__SUPPLIED DATA__
○ ○ ○ ○ ○

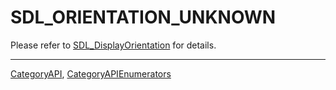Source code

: # SDL_ORIENTATION_UNKNOWN

Please refer to [SDL_DisplayOrientation](SDL_DisplayOrientation) for details.

----
[CategoryAPI](CategoryAPI), [CategoryAPIEnumerators](CategoryAPIEnumerators)

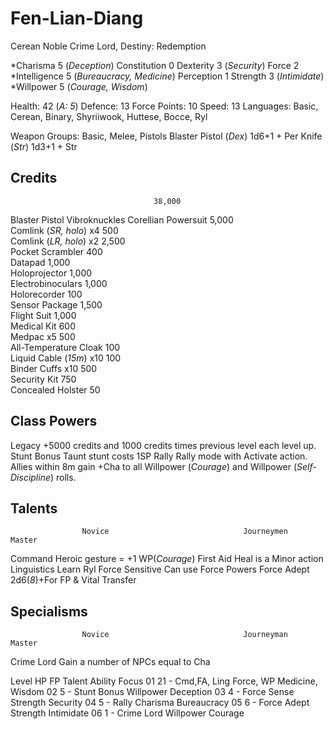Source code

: # Fen-Lian-Diang
Cerean Noble Crime Lord, Destiny: Redemption

\*Charisma		5 (_Deception_)
Constitution	0 
Dexterity		3 (_Security_)
Force			2 
\*Intelligence	5 (_Bureaucracy, Medicine_)
Perception		1 
Strength		3 (_Intimidate_)
\*Willpower		5 (_Courage, Wisdom_)

Health: 42	(_A: 5_)		Defence: 13
Force Points: 10			Speed:   13
Languages: Basic, Cerean, Binary, Shyriiwook, Huttese, Bocce, Ryl

Weapon Groups: Basic, Melee, Pistols
Blaster Pistol (_Dex_)	1d6+1 + Per
Knife (_Str_)				1d3+1 + Str

## Credits
 									38,000
Blaster Pistol
Vibroknuckles
Corellian Powersuit			5,000	
Comlink (_SR, holo_)	x4	  500	
Comlink (_LR, holo_)	x2	2,500	
Pocket Scrambler			  400	
Datapad						1,000	
Holoprojector				1,000	
Electrobinoculars			1,000	
Holorecorder				  100	
Sensor Package				1,500	
Flight Suit					1,000	
Medical Kit					  600	
Medpac					x5	  500	
All-Temperature Cloak		  100	
Liquid Cable (_15m_)	x10	  100	
Binder Cuffs			x10	  500	
Security Kit				  750	
Concealed Holster			   50	

## Class Powers
Legacy				+5000 credits and 1000 credits times previous level each level up.
Stunt Bonus			Taunt stunt costs 1SP
Rally				Rally mode with Activate action.  Allies within 8m gain +Cha to all Willpower (_Courage_) and Willpower (_Self-Discipline_) rolls.

## Talents
 					Novice								Journeymen						Master
Command				Heroic gesture = +1 WP(_Courage_)
First Aid			Heal is a Minor action
Linguistics			Learn Ryl
Force Sensitive		Can use Force Powers
Force Adept			2d6(_8_)+For FP & Vital Transfer

## Specialisms
 					Novice								Journeyman						Master
Crime Lord			Gain a number of NPCs equal to Cha

Level	HP	FP	Talent			Ability		Focus
01		21	-	Cmd,FA, Ling	Force, WP	Medicine, Wisdom
02		 5	-	Stunt Bonus		Willpower	Deception
03		 4	-	Force Sense		Strength	Security
04		 5	-	Rally			Charisma	Bureaucracy
05		 6	-	Force Adept		Strength	Intimidate
06		 1	-	Crime Lord		Willpower	Courage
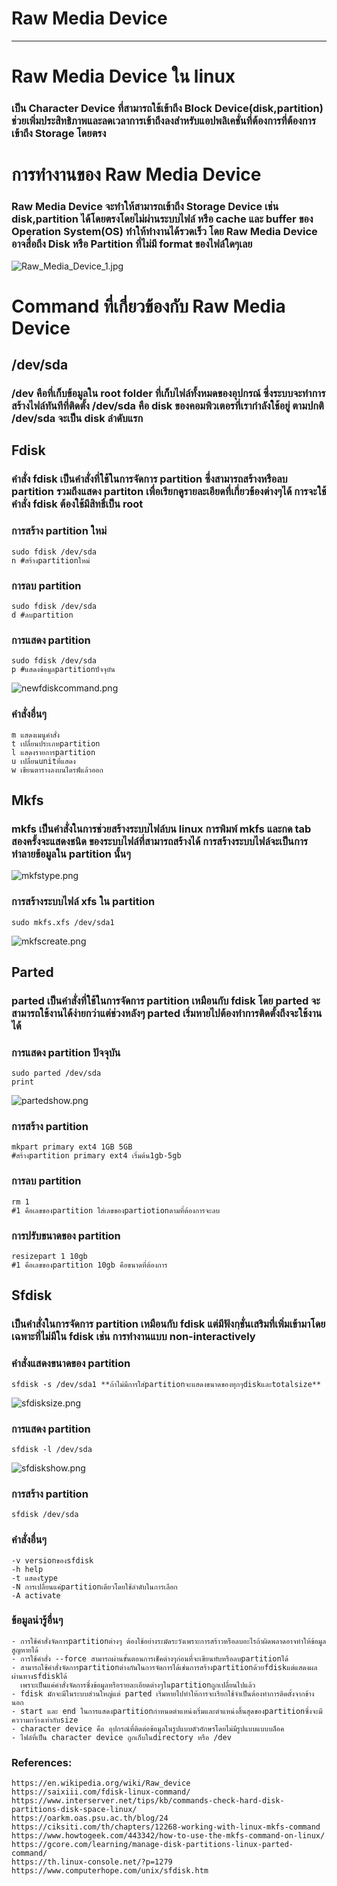 Raw Media Device
===
---
# Raw Media Device ใน linux
### เป็น Character Device ที่สามารถใช้เข้าถึง Block Device(disk,partition) ช่วยเพิ่มประสิทธิภาพและลดเวลาการเข้าถึงลงสำหรับแอปพลิเคชั่นที่ต้องการที่ต้องการเข้าถึง Storage โดยตรง

# การทำงานของ Raw Media Device 
### Raw Media Device จะทำให้สามารถเข้าถึง Storage Device เช่น disk,partition ได้โดยตรงโดยไม่ผ่านระบบไฟล์ หรือ cache และ buffer ของ Operation System(OS) ทำให้ทำงานได้รวดเร็ว โดย Raw Media Device อาจสื่อถึง Disk หรือ Partition ที่ไม่มี format ของไฟล์ใดๆเลย

![Raw_Media_Device_1.jpg](..%2Fassets%2Fimg%2Fmembers%2FRaw_Media_Device_1.jpg)


# Command ที่เกี่ยวข้องกับ Raw Media Device
## /dev/sda
### /dev คือที่เก็บข้อมูลใน root folder ที่เก็บไฟล์ทั้งหมดของอุปกรณ์ ซึ่งระบบจะทำการสร้างไฟล์ทันทีที่ติดตั้ง /dev/sda คือ disk ของคอมพิวเตอรที่เรากำลังใช้อยู่ ตามปกติ /dev/sda จะเป็น disk ลำดับแรก
## Fdisk
### คำสั่ง fdisk เป็นคำสั่งที่ใช้ในการจัดการ partition ซึ่งสามารถสร้างหรือลบ partition รวมถึงแสดง partiton เพื่อเรียกดูรายละเอียดที่เกี่ยวข้องต่างๆได้ การจะใช้คำสั่ง fdisk ต้องใช้มีสิทธิ์เป็น root
### การสร้าง partition ใหม่
    sudo fdisk /dev/sda 
    n #สร้างpartitionใหม่
### การลบ partition
    sudo fdisk /dev/sda 
    d #ลบpartition
### การแสดง partition
    sudo fdisk /dev/sda 
    p #แสดงข้อมูลpartitionปัจจุบัน
![newfdiskcommand.png](..%2Fassets%2Fimg%2Fmembers%2Fnewfdiskcommand.png)
### คำสั่งอื่นๆ
    m แสดงเมนูคำสั่ง
    t เปลื่ยนประเภทpartition
    l แสดงรายการpartition
    u เปลื่ยนunitที่แสดง
    w เขียนตารางลงบนไดรฟ์แล้วออก
## Mkfs
### mkfs เป็นคำสั่งในการช่วยสร้างระบบไฟล์บน linux การพิมพ์ mkfs และกด tab สองครั้งจะแสดงชนิด ของระบบไฟล์ที่สามารถสร้างได้ การสร้างระบบไฟล์จะเป็นการทำลายข้อมูลใน partition นั้นๆ
![mkfstype.png](..%2Fassets%2Fimg%2Fmembers%2Fmkfstype.png)
### การสร้างระบบไฟล์ xfs ใน partition
    sudo mkfs.xfs /dev/sda1
![mkfscreate.png](..%2Fassets%2Fimg%2Fmembers%2Fmkfscreate.png)
## Parted
### parted เป็นคำสั่งที่ใช้ในการจัดการ partition เหมือนกับ fdisk โดย parted จะสามารถใช้งานได้ง่ายกว่าแต่ช่วงหลังๆ parted เริ่มหายไปต้องทำการติดตั้งถึงจะใช้งานได้  
### การแสดง partition ปัจจุบัน
    sudo parted /dev/sda
    print
![partedshow.png](..%2Fassets%2Fimg%2Fmembers%2Fpartedshow.png)
### การสร้าง partition
    mkpart primary ext4 1GB 5GB 
    #สร้างpartition primary ext4 เริ่มต้น1gb-5gb
### การลบ partition
    rm 1
    #1 คือเลขของpartition ใส่เลขของpartiotionตามที่ต้องการจะลบ
### การปรับขนาดของ partition
    resizepart 1 10gb
    #1 คือเลขของpartition 10gb คือขนาดที่ต้องการ
## Sfdisk
### เป็นคำสั่งในการจัดการ partition เหมือนกับ fdisk แต่มีฟังกฺชั่นเสริมที่เพิ่มเข้ามาโดยเฉพาะที่ไม่มีใน fdisk เช่น การทำงานแบบ non-interactively
### คำสั่งแสดงขนาดของ partition
    sfdisk -s /dev/sda1 **ถ้าไม่มีการใส่partitionจะแสดงขนาดของทุกๆdiskและtotalsize**
![sfdisksize.png](..%2Fassets%2Fimg%2Fmembers%2Fsfdisksize.png)
### การแสดง partition
    sfdisk -l /dev/sda
![sfdiskshow.png](..%2Fassets%2Fimg%2Fmembers%2Fsfdiskshow.png)
### การสร้าง partition
    sfdisk /dev/sda
### คำสั่งอื่นๆ
    -v versionของsfdisk
    -h help
    -t แสดงtype
    -N การเปลื่ยนแค่partitionเดียวโดยใช้ลำดับในการเลือก
    -A activate
### ข้อมูลน่ารู้อื่นๆ
    - การใช้คำสั่งจัดการpartitionต่างๆ ต้องใช้อย่างระมัดระวังเพราะการสร้าวหรือลบอะไรถ้าผิดพลาดอาจทำให้ข้อมูลสูญหายได้
    - การใช้คำสั่ง --force สามารถผ่านขั้นตอนการเช็คต่างๆก่อนที่จะเขียนทับหรือลบpartitionได้
    - สามารถใช้คำสั่งจัดการpartitionต่างกันในการจัดการได้เช่นการสร้างpartitionด้วยfdiskแต่แสดงผลผ่านทางsfdiskได้
      เพราะเป็นแค่คำสั่งจัดการซึ่งข้อมูลหรือรายละเอียดต่างๆในpartitionถูกเปลื่ยนไปแล้ว
    - fdisk มักจะมีในระบบส่วนใหญ่แต่ parted เริ่มหายไปทำให้การจะเรียกใช้จำเป็นต้องทำการติดตั้งจากข้างนอก
    - start และ end ในการแสดงpartitionกำหนดตำแหน่งเริ่มและตำแหน่งสิ้นสุดของpartitionซึ่งจะมีคววามกว้างเท่ากับsize
    - character device คือ อุปกรณ์ที่ติดต่อข้อมูลในรูปแบบตัวอักษรโดยไม่มีรูปแบบแบบบล็อค
    - ไฟล์ที่เป็น character device ถูกเก็บในdirectory หรือ /dev
### References:
    https://en.wikipedia.org/wiki/Raw_device
    https://saixiii.com/fdisk-linux-command/
    https://www.interserver.net/tips/kb/commands-check-hard-disk-partitions-disk-space-linux/
    https://oarkm.oas.psu.ac.th/blog/24
    https://ciksiti.com/th/chapters/12268-working-with-linux-mkfs-command
    https://www.howtogeek.com/443342/how-to-use-the-mkfs-command-on-linux/
    https://gcore.com/learning/manage-disk-partitions-linux-parted-command/
    https://th.linux-console.net/?p=1279
    https://www.computerhope.com/unix/sfdisk.htm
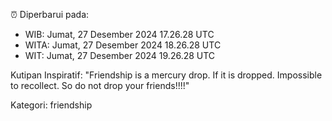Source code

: ⏰ Diperbarui pada:
- WIB: Jumat, 27 Desember 2024 17.26.28 UTC
- WITA: Jumat, 27 Desember 2024 18.26.28 UTC
- WIT: Jumat, 27 Desember 2024 19.26.28 UTC

Kutipan Inspiratif:
"Friendship is a mercury drop. If it is dropped. Impossible to recollect. So do not drop your friends!!!!"


Kategori: friendship

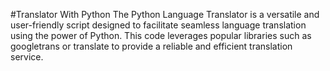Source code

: #Translator With Python
The Python Language Translator is a versatile and user-friendly script designed to facilitate seamless language translation using the power of Python. This code leverages popular libraries such as googletrans or translate to provide a reliable and efficient translation service.
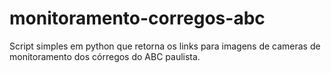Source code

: # monitoramento-corregos-abc
Script simples em python que retorna os links para imagens de cameras de monitoramento dos córregos do ABC paulista.
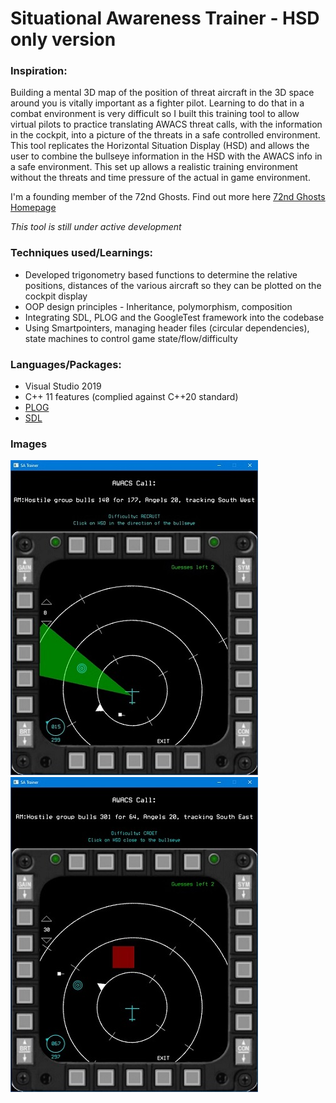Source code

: # Situational Awareness Trainer - HSD only version

### Inspiration:
Building a mental 3D map of the position of threat aircraft in the 3D space around you is vitally important as a fighter pilot. Learning to do that in a combat environment is very difficult so I built this training tool to allow virtual pilots to practice translating AWACS threat calls, with the information in the cockpit, into a picture of the threats in a safe controlled environment. This tool replicates the Horizontal Situation Display (HSD) and allows the user to combine the bullseye information in the HSD with the AWACS info in a safe environment. This set up allows a realistic training environment without the threats and time pressure of the actual in game environment.

I'm a founding member of the 72nd Ghosts. Find out more here [72nd Ghosts Homepage](http://72-ghosts.com/)

*This tool is still under active development*

### Techniques used/Learnings:
- Developed trigonometry based functions to determine the relative positions, distances of the various aircraft so they can be plotted on the cockpit display 
- OOP design principles - Inheritance, polymorphism, composition
- Integrating SDL, PLOG and the GoogleTest framework into the codebase
- Using Smartpointers, managing header files (circular dependencies), state machines to control game state/flow/difficulty

### Languages/Packages:
- Visual Studio 2019
- C++ 11 features (complied against C++20 standard)
- [PLOG](https://github.com/SergiusTheBest/plog)
- [SDL](https://www.libsdl.org/)

### Images
![Start Screen](SA_Trainer1.jpg)
![Incorrect Guess](SA_Trainer2.jpg)
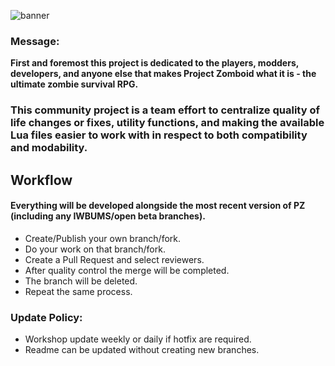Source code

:![banner](https://raw.githubusercontent.com/ChuckTheSheep/pz-community-patch/main/images/bannerTrim.png)
####
### Message:
<b>First and foremost this project is dedicated to the players, modders, developers, and anyone else that makes Project Zomboid what it is - the ultimate zombie survival RPG.</b>

####
### This community project is a team effort to centralize quality of life changes or fixes, utility functions, and making the available Lua files easier to work with in respect to both compatibility and modability.

###
## Workflow
#### Everything will be developed alongside the most recent version of PZ (including any IWBUMS/open beta branches).

- Create/Publish your own branch/fork.  
- Do your work on that branch/fork.
- Create a Pull Request and select reviewers.  
- After quality control the merge will be completed.  
- The branch will be deleted.  
- Repeat the same process.  
  
### Update Policy:
- Workshop update weekly or daily if hotfix are required.
- Readme can be updated without creating new branches.

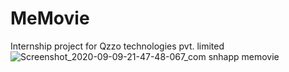 # MeMovie
Internship project for Qzzo technologies pvt. limited
![Screenshot_2020-09-09-21-47-48-067_com snhapp memovie](https://user-images.githubusercontent.com/53041298/92626058-0c8a9f80-f2e7-11ea-9cfc-78204233bd98.jpg)

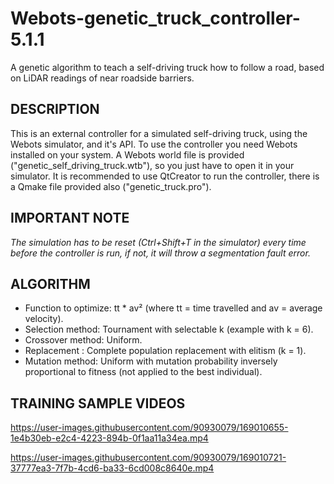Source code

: # Webots-genetic_truck_controller-5.1.1
A genetic algorithm to teach a self-driving truck how to follow a road, based on LiDAR readings of near roadside barriers.

## DESCRIPTION
This is an external controller for a simulated self-driving truck, using the Webots simulator, and it's API.
To use the controller you need Webots installed on your system. A Webots world file is provided ("genetic_self_driving_truck.wtb"),
so you just have to open it in your simulator. It is recommended to use QtCreator to run the controller, there is a Qmake file provided
also ("genetic_truck.pro").

## IMPORTANT NOTE
*The simulation has to be reset (Ctrl+Shift+T in the simulator) every time before the controller is run,*
*if not, it will throw a segmentation fault error.*

## ALGORITHM
- Function to optimize: tt * av² (where tt = time travelled and av = average velocity).
- Selection method: Tournament with selectable k (example with k = 6).
- Crossover method: Uniform.
- Replacement : Complete population replacement with elitism (k = 1).
- Mutation method: Uniform with mutation probability inversely proportional to fitness (not applied to the best individual).

## TRAINING SAMPLE VIDEOS
https://user-images.githubusercontent.com/90930079/169010655-1e4b30eb-e2c4-4223-894b-0f1aa11a34ea.mp4  

https://user-images.githubusercontent.com/90930079/169010721-37777ea3-7f7b-4cd6-ba33-6cd008c8640e.mp4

○ ○ ○ ○ ○

__TASK BRIEF__
In the listing above, the required lines run from the line with "- Repeat the same process." through the line with "so you just". Output exactly those lines, omitting pictures.

__ANSWER TO THIS PROBLEM__
- Repeat the same process.  
  
### Update Policy:
- Workshop update weekly or daily if hotfix are required.
- Readme can be updated without creating new branches.

 # MeMovie
Internship project for Qzzo technologies pvt. limited
![Screenshot_2020-09-09-21-47-48-067_com snhapp memovie](https://user-images.githubusercontent.com/53041298/92626058-0c8a9f80-f2e7-11ea-9cfc-78204233bd98.jpg)

Source code

: # Webots-genetic_truck_controller-5.1.1
A genetic algorithm to teach a self-driving truck how to follow a road, based on LiDAR readings of near roadside barriers.

## DESCRIPTION
This is an external controller for a simulated self-driving truck, using the Webots simulator, and it's API.
To use the controller you need Webots installed on your system. A Webots world file is provided ("genetic_self_driving_truck.wtb"),
so you just have to open it in your simulator. It is recommended to use QtCreator to run the controller, there is a Qmake file provided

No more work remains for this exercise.